The problem: Copy the data below word for word, leaving out the pictures.

Entries supplied:
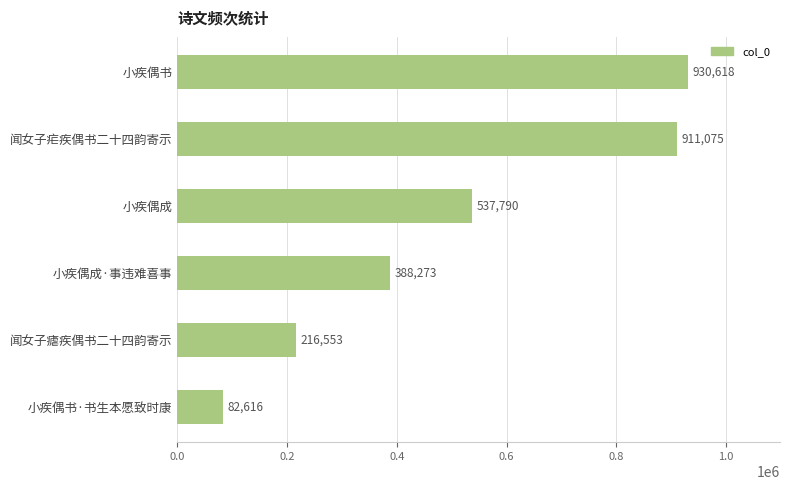

At which category does the chart reach its peak across all series?

小疾偶书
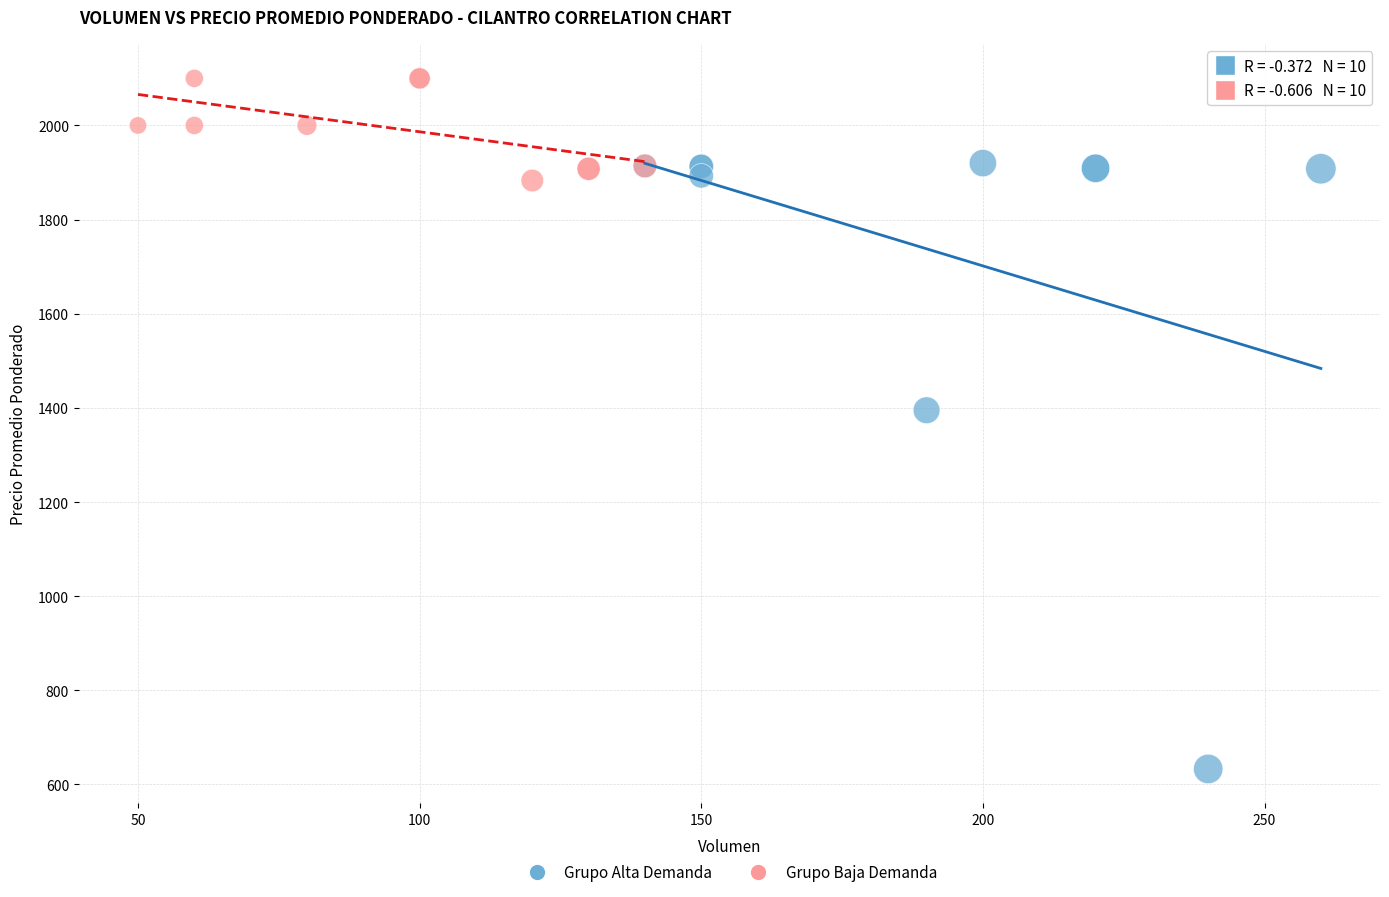

Which series reaches the maximum Y coordinate?

Grupo Baja Demanda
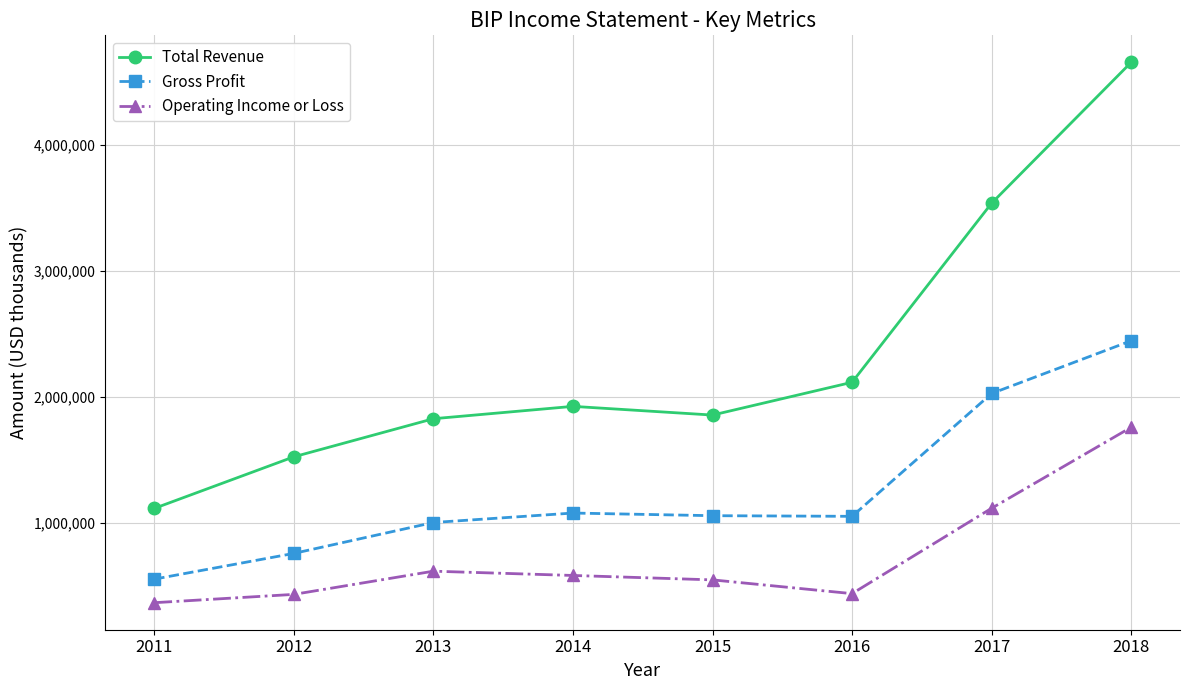

List the series in order of their overall mean, highest first.

Total Revenue, Gross Profit, Operating Income or Loss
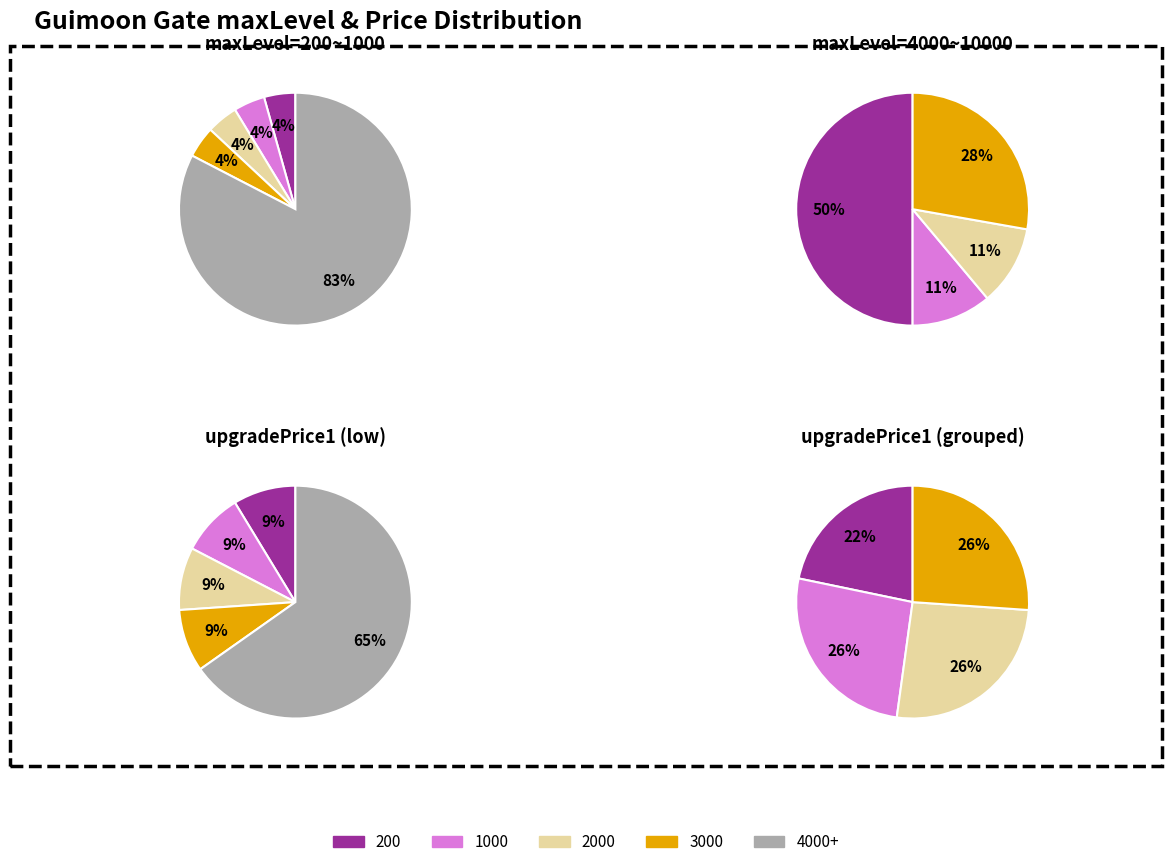

True or false: 4000 accounts for 27% of the total.

False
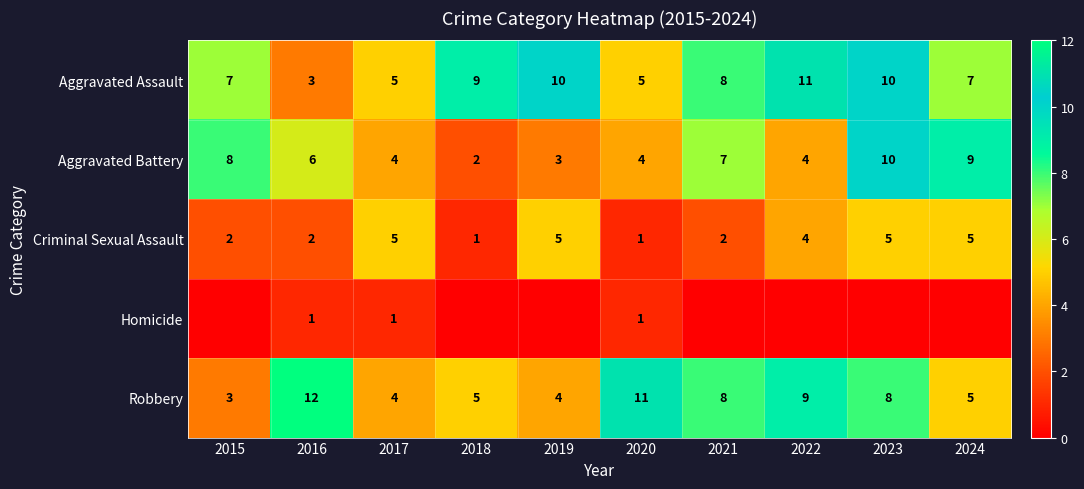

Rank the series at 2016 from lowest to highest value.

Homicide, Criminal Sexual Assault, Aggravated Assault, Aggravated Battery, Robbery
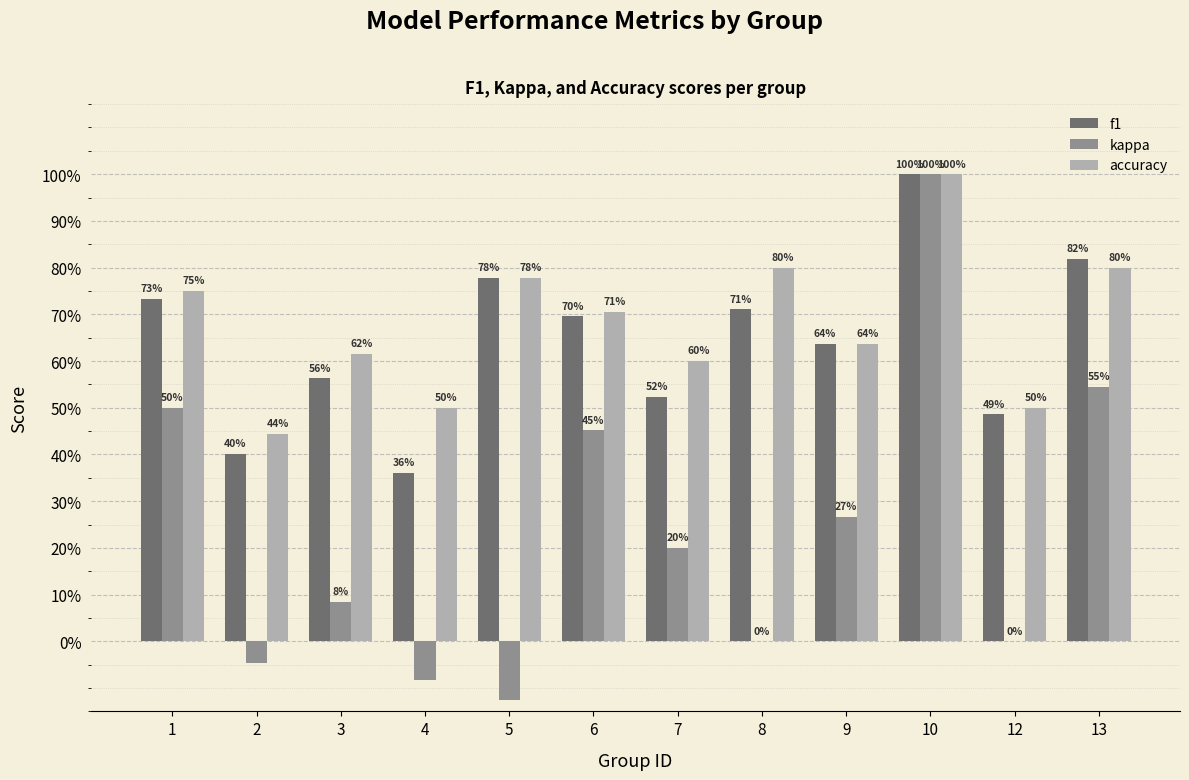

The f1 series shows 0.5 at 7. True or false?

True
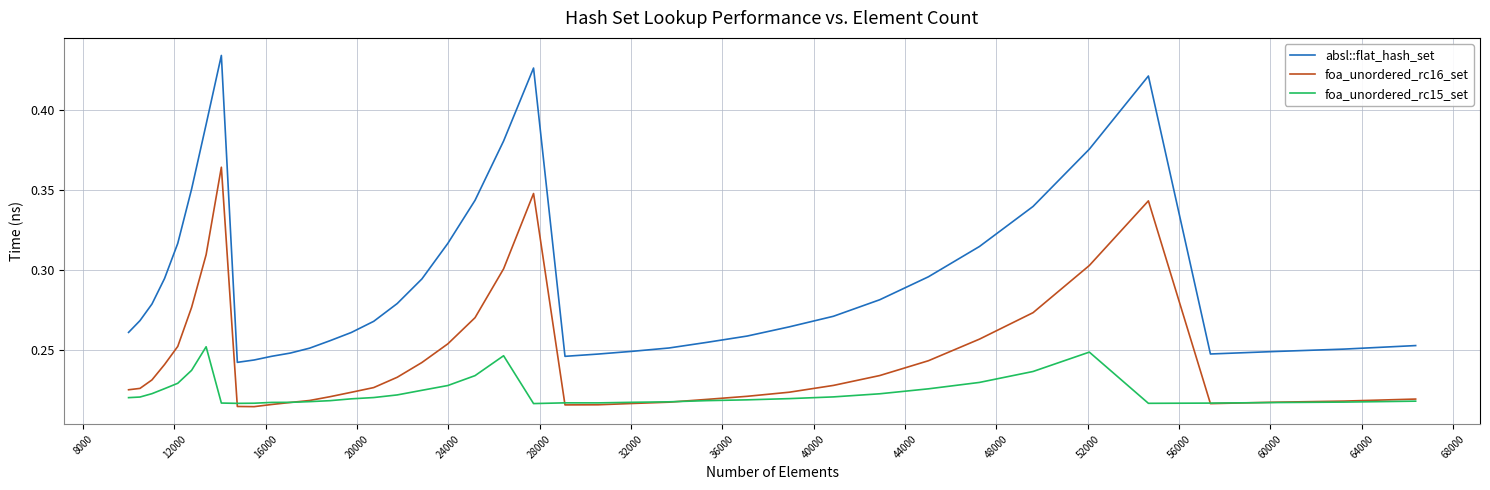

Which series has the largest range (max minus min)?

absl::flat_hash_set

Solution for this exercise:
At which category does the chart reach its peak across all series?

小疾偶书

Which series reaches the maximum Y coordinate?

Grupo Baja Demanda

List the series in order of their overall mean, highest first.

Total Revenue, Gross Profit, Operating Income or Loss

True or false: 4000 accounts for 27% of the total.

False

Rank the series at 2016 from lowest to highest value.

Homicide, Criminal Sexual Assault, Aggravated Assault, Aggravated Battery, Robbery

The f1 series shows 0.5 at 7. True or false?

True

Which series has the largest range (max minus min)?

absl::flat_hash_set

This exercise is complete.